Türkiye İşçi Sendikaları Konfederasyonu (TÜRK-İŞ), Kamu Kesimi Toplu İş Sözleşmeleri Koordinasyon Kurulu tarafından Çalışma ve Sosyal Güvenlik Bakanlığı’na sunulan toplu iş sözleşmesi protokolüne yaklaşık 3 aydır cevap alınamadığını belirterek basın toplantısı düzenledi.
Basin açıklamasını yapan TÜRK-İŞ Genel Başkan Yardımcısı Ramazan Ağar, TÜRK-İŞ ve HAK-İŞ olarak şubat ayında hükümete ilettikleri ortak taleplerle, enflasyon karşısında ezilen ücretlerin insanca yaşam seviyesine çekilmesi, sosyal hakların güncellenmesi ve kamu işçisinin refahının artırılması gibi haklı gerekçeler sunduklarını söyledi.
Ancak, 2 Haziran tarihi itibarıyla üç ay geçmesine rağmen hükümetten henüz somut bir ücret teklifi gelmediğini kaydeden Ağar, “Buradan hükümete sesleniyoruz: Kamu işçisinin emeklerine göz yummayamazsınız. Üç ay boyunca herhangi bir iletişim kurmamak, bu gücün yok sayılması demektir. Bu masada işçinin sabrını zorlayan bir yaklaşım değil, sosyal diyaloga dayalı, şeffaf ve çözüm odaklı bir tutum görmek istiyoruz. Gereken ücret teklifinizi bir an önce masaya koyun. Aksi halde; işçi sınıfının sabrı taşar ve bu sabır sokakta yankı bulur.” diye belirtti.
“Sabit Gelirliler Artık Nefes Alamıyor”
Ramazan Ağar, ülkedeki sabit gelirlilerin artık zor durumda olduğunu ve her geçen günün işçiler için kayıp olarak değerlendirildiğini ifade etti.

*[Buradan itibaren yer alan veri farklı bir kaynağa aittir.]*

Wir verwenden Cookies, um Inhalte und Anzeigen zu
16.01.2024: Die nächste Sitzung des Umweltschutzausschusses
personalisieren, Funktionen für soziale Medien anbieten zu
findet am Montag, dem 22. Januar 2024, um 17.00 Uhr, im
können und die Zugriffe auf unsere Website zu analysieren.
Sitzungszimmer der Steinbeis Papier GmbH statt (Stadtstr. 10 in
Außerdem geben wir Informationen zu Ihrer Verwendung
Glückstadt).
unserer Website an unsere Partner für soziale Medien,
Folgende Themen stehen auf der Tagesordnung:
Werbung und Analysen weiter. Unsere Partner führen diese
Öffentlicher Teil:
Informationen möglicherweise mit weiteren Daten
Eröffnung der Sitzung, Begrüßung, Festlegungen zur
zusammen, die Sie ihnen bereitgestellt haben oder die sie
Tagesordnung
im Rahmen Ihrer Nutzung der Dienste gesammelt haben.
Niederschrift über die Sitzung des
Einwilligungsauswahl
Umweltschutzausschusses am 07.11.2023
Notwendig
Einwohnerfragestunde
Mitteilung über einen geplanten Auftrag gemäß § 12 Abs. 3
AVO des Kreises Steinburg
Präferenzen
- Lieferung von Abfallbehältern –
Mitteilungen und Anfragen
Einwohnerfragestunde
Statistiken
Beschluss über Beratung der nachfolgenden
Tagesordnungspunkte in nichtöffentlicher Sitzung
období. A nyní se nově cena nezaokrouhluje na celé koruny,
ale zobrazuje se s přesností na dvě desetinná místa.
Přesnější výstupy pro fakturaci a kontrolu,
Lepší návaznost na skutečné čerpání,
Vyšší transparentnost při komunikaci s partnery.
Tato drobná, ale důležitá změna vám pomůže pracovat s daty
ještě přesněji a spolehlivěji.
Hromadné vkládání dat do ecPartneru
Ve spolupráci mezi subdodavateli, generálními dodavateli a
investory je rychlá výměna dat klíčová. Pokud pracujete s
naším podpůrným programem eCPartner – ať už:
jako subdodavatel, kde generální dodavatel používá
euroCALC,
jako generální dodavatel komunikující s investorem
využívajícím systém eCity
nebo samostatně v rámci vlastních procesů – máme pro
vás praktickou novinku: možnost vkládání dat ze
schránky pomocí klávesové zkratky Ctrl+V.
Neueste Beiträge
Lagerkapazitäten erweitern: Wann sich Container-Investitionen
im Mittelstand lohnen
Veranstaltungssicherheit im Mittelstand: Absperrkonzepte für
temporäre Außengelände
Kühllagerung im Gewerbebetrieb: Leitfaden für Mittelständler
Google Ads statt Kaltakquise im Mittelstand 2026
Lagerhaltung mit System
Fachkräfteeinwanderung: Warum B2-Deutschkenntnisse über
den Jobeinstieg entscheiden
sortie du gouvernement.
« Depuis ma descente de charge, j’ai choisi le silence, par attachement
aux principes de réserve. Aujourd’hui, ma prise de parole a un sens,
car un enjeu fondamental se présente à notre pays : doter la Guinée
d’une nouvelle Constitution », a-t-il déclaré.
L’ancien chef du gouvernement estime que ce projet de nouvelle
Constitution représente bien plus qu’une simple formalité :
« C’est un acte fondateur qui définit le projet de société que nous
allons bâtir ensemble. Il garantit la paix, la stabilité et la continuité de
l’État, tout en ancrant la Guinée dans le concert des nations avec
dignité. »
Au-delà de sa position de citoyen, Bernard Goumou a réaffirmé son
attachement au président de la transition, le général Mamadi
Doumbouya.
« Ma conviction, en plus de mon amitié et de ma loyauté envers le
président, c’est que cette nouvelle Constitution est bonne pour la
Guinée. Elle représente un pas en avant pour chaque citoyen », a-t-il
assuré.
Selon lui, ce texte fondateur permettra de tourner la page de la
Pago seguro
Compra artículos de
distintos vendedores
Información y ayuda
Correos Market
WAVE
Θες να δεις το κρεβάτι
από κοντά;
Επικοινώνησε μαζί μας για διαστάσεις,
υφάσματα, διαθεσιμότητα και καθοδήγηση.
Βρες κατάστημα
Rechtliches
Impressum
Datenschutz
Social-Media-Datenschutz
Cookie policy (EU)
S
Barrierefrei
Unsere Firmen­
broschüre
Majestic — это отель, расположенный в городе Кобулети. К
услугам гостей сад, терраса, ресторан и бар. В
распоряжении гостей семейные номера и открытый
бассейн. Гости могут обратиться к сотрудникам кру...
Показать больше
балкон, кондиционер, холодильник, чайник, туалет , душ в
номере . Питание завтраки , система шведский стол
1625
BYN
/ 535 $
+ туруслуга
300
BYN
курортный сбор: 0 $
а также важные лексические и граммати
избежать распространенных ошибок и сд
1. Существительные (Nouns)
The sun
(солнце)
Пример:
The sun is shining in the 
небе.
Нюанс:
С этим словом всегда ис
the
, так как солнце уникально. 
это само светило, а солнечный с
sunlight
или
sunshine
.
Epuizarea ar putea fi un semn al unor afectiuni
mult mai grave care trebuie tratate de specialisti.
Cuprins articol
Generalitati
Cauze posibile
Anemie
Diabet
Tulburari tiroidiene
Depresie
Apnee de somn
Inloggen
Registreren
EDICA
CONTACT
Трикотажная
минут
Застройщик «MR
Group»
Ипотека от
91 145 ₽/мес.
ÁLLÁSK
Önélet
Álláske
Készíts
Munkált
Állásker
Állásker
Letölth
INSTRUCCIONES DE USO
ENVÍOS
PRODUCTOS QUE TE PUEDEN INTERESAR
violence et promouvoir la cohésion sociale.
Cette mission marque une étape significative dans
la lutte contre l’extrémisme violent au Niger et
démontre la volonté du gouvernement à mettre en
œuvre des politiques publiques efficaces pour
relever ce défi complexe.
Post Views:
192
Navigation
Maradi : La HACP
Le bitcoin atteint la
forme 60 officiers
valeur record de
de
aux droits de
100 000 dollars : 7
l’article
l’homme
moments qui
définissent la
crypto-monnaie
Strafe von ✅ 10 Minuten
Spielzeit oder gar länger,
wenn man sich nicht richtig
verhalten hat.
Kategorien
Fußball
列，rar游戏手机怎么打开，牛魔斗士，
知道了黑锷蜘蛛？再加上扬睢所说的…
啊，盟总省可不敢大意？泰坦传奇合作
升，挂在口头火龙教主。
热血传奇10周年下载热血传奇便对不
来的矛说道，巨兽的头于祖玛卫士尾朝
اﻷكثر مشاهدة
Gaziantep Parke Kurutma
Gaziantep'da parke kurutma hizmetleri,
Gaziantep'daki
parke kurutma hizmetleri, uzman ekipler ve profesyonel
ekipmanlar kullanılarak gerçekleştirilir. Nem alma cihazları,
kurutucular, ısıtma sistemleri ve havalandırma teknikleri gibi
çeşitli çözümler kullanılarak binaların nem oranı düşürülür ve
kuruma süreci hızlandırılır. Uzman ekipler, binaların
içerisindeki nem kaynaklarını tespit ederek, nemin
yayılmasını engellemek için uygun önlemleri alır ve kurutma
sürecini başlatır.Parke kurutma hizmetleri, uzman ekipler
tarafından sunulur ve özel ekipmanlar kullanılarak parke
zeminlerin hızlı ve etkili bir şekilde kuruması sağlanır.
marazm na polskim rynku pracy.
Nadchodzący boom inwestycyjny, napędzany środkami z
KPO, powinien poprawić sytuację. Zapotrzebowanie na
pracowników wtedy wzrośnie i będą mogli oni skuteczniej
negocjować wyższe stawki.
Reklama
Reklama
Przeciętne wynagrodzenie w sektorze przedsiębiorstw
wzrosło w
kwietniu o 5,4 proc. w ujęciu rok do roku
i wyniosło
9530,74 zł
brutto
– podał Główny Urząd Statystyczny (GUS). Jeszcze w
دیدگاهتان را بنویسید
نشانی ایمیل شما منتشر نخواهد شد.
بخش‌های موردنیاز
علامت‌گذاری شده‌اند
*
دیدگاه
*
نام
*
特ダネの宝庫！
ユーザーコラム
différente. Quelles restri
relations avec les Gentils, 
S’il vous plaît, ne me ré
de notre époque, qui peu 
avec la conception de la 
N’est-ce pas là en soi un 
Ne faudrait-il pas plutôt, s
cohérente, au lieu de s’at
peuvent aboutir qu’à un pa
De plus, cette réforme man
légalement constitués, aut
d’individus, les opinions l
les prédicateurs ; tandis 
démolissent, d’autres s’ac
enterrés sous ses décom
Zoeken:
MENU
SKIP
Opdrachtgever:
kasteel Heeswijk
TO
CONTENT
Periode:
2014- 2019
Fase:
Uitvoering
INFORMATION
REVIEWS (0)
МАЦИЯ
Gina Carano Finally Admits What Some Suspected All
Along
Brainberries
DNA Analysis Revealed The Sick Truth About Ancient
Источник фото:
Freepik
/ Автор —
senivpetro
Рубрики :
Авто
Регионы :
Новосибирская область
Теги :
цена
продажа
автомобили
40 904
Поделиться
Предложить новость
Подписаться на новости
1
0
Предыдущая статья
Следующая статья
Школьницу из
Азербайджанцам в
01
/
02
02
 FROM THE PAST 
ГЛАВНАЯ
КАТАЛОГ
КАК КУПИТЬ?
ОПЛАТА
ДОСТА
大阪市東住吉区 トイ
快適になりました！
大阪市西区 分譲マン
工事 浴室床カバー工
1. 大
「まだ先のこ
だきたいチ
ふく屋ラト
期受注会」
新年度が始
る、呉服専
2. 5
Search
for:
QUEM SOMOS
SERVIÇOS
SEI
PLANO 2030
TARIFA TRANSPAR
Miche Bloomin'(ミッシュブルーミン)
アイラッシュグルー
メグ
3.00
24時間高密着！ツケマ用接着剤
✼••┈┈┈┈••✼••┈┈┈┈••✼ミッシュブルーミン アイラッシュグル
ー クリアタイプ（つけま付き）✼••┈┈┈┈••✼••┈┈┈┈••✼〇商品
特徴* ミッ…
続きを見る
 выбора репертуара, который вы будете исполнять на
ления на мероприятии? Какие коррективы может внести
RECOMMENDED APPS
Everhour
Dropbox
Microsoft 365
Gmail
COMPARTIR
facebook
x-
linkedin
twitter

Ağar, “Masaya konmayan her teklif, soframızdan eksilen bir lokmadır” diyerek, “Emeğin hakkını, insan onuruna yaraşır bir yaşamı talep ediyoruz. Bugün bu ülkede bir kamu işçisi, alın teriyle geçimini sağlamaya çalışırken ve çocuklarına dahi süt, yumurta ya da ayakkabı alırken zorluk çekiyorsa bunun sorumlusu hükümettir. Hükmete açık ve net bir çağrıda bulunuyoruz: Bu sessizlik artık kabul edilemez. Masaya gelecek teklif bir ödül değil, sosyal devletin gereğidir. Emekçiyi oyalamak ve belirsizlik içinde tutmak, sosyal barışa zarar verir. Sabrımızı sınamayın. Bizler bu ülkenin üretim gücüyüz ve binlerce kamu işçisinin sesi olarak buradayız. Alın terinin hakkı verilene kadar susmayacağız. Kamuoyunun da bu adaletsizliğe sessiz kalmayacağına inanıyoruz. Bu mesele sadece işçilerin meselesi değil, herkesin meselesidir, ülke meselesidir. Çünkü bugün, görmezden geldiğiniz, sustuğunuz ve aceleye getirdiğiniz işçiler, kamu hizmetlerinin temel direkleridir. Gündüz gecenin bir arada, her koşulda çalışan bizler sayesinde kamu düzeni aksamadan sürüyor” ifadelerini kullandı.
“Bu Masa Susarsa, Meydanlar Konuşur”
Ağar, hükümetin en kısa sürede teklifini gündeme getirmesi, bu süreci uzatmadan adil ve kabul edilebilir bir çözüme kavuşturması gerektiğini vurguladı. “Emeği yok saymaya, görmezden gelmeye ya da susmaya hakkımız yok. Eğer hükümet, kısa sürede müzakere edilebilir bir teklif sunmazsa, müzakere ve arabulucu süreci sona eren her iş yerinde yasal haklarımızı kullanarak üretim gücümüzü devreye sokacağız. 81 ilde kamu iş yerlerinde eylem planlarımızı hayata geçireceğiz. Hükümete çağrımız nettir. Artık oyalama sürecini bırakın, işçinin sabrı tükenmekte. Eğer bu masa susarsa, meydanlar konuşacaktır. Emeğin gücü susturulamaz. Hak verilmez, alınır deriz ve emekten gelen gücümüzü sonuna kadar kullanırız. Yaşasın işçilerin birliği, yaşasın dayanışma mücadelemiz!” diye ekledi.